By George Bass | 28 April 2010
Now this, James Murphy, is how you hit a high note: take a frazzled crossbreed of jazz and space-rock, add some smoky licks cool as Bryan Ferry’s white suit, set every song on a pollution-free beach, and instruct all participant to go snorkeling with Peter Fonda. That’s what it feels Chicago trio the Dozens have done with their debut EP, which comes across as part Doors, part diving bell, and part divers breathing in laughing gas in its mix of rock-sea hypnosis. Kyle Mann and his boys are aiming for that perfect summer vibe of the Drums’ first record but not quite the lucrative signing—their blend of Johnny Greenwood, Robinson Crusoe, and horn touches might not be for everyone. It will, however, make you sit up and gawp at their eerie take on paradise, demonstrated perfectly on opener “Cobwebs” and its Louie-Armstrong-at-400-fathoms crescendo.
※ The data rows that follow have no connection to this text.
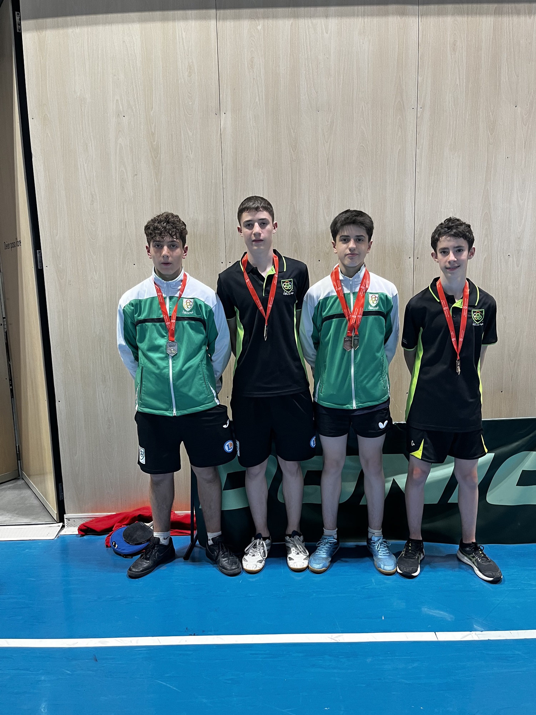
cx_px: 268
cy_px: 358
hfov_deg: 53.1
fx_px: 537
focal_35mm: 26
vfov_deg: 67.3
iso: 125
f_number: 1.6
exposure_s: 1/50
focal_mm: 5.1
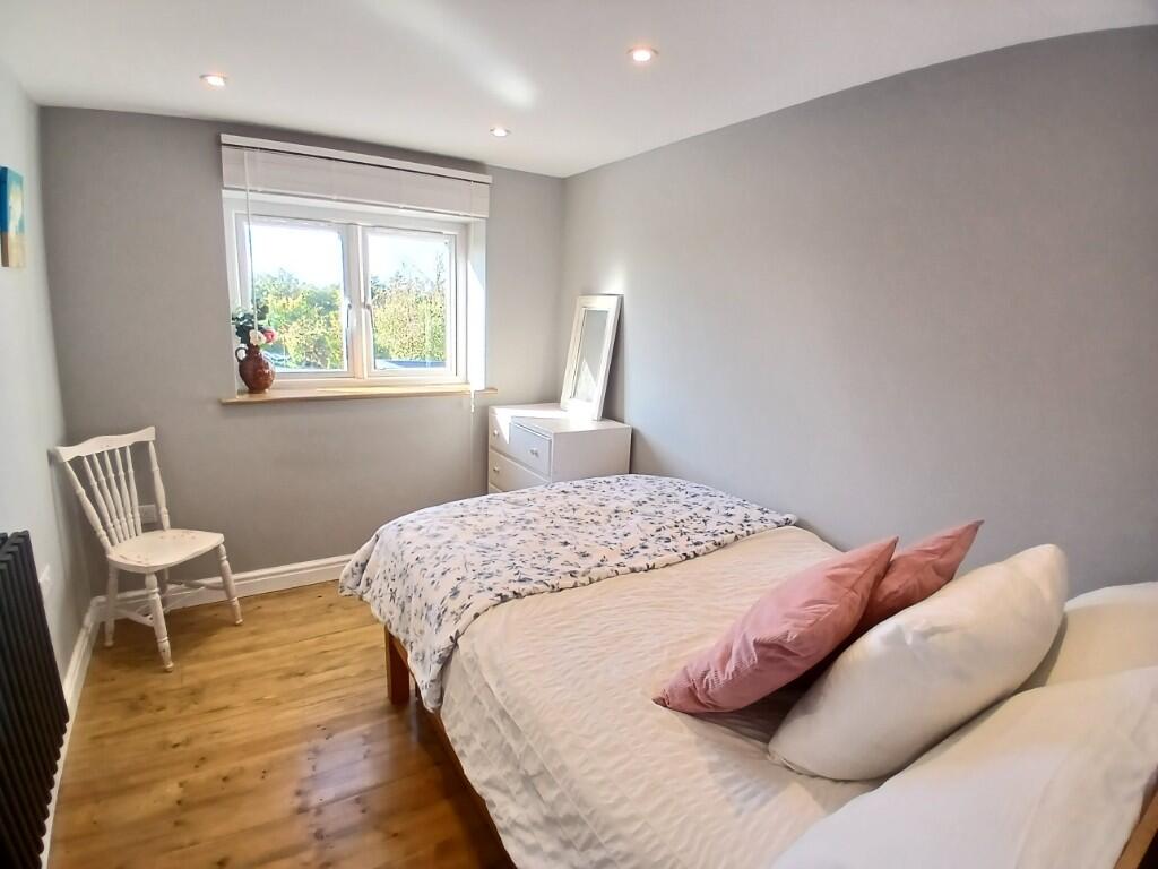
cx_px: 579
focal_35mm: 17
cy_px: 434
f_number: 2.2
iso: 80
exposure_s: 1/50
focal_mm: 1.4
Beginning with a brilliant and teeming seascape—one of the most effective I’ve heard grafted onto a rock song—Vincent Naples’ bass guitar is allowed to tangle itself with the reeds, later revealed as the titular silks or the Japanese spider crab equivalent. “You’ve been staying in / Because you think it’s smart / To hide from all the webs / Which you spun,” sings Mann, perhaps talking not to a spider crab but a hermit, either way sounding too fried to notice. The guitars in the chorus scream like cutlery drawers falling open, and John Norman’s trumpets buck and bubble.
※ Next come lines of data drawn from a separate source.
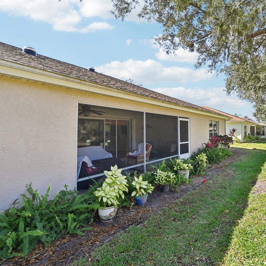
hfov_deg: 77.6
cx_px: 182
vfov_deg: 80.7
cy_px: 133
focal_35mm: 18
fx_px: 156
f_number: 8
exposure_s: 1/250
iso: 400
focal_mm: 14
And then, just as keen as they were to sink into it, the band pull back out of the sea into the plodding heatstroke of “Lacuna,” basking in hazy rays as they trace a slow zig-zag in the sand. “I can describe the sea / The more we look, the more we breathe,” croons Mann now apparently with gills, setting an elaborate trap that blows up round about the mid point mark. Subversion is a big part of the Dozens’ agenda, it seems, and when they’re not kicking Paul McCartney’s “Wonderful Christmastime” nine time zones west (“Arrest Yourself”) they’re letting you fall asleep on a beach lilo and waking you halfway to Calais (you can even hear the coastguard reversing tones when the tempo flares up on “Lacuna”). This sheer unlikeliness what lures you through these first three tracks. That and the fact that they work.
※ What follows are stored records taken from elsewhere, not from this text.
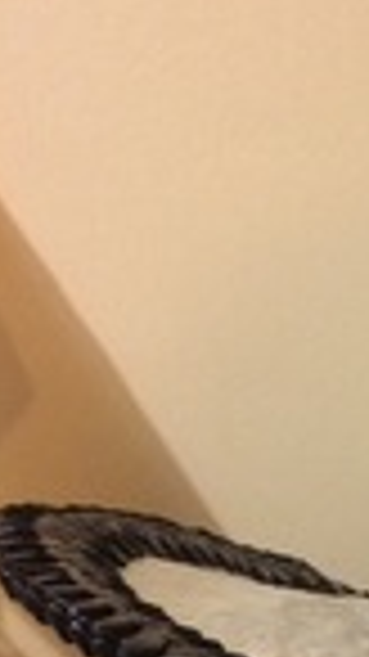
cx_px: 724
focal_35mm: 95
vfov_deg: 21.2
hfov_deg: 11.5
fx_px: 1654
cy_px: 752
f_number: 2.2
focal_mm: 4.15
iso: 320
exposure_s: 1/25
Anyone already departing for land might regret not sticking around for side B as, though not as immediate as its predecessor, it’s here where the band fall into more conformist ways, moving from dreamtime to make-the-most-of-the-sun fun. “Fast As You Can”‘s guitar beads and dolphin slides play like a pastiche of slow Joe Satriani moments—one you can comfortably nod to while driving, that is—while the psychedelic fish tank décor of “So Easy” is the kind of sing-along you play when you really want to proclaim “Thank you, and that’s the end of the barbeque.” “It’s so easy to let yourself down,” Mann howls to a chorus of brass instruments, ducking out as buoys begin clonking and the last horns hoot. Like most of the record it lolls between hyper-accelerated jazz breakouts and drug-driven beach pop, but it’s a sound the Dozens do very, very well, and you can feel them praying with all their might for that one perfect summer that can make or break an album (In Ghost Colours  anyone?). Hopefully the weather will hold. Their pace is frantic; their mood thick with dope. There are far worse sounds to get tanned to.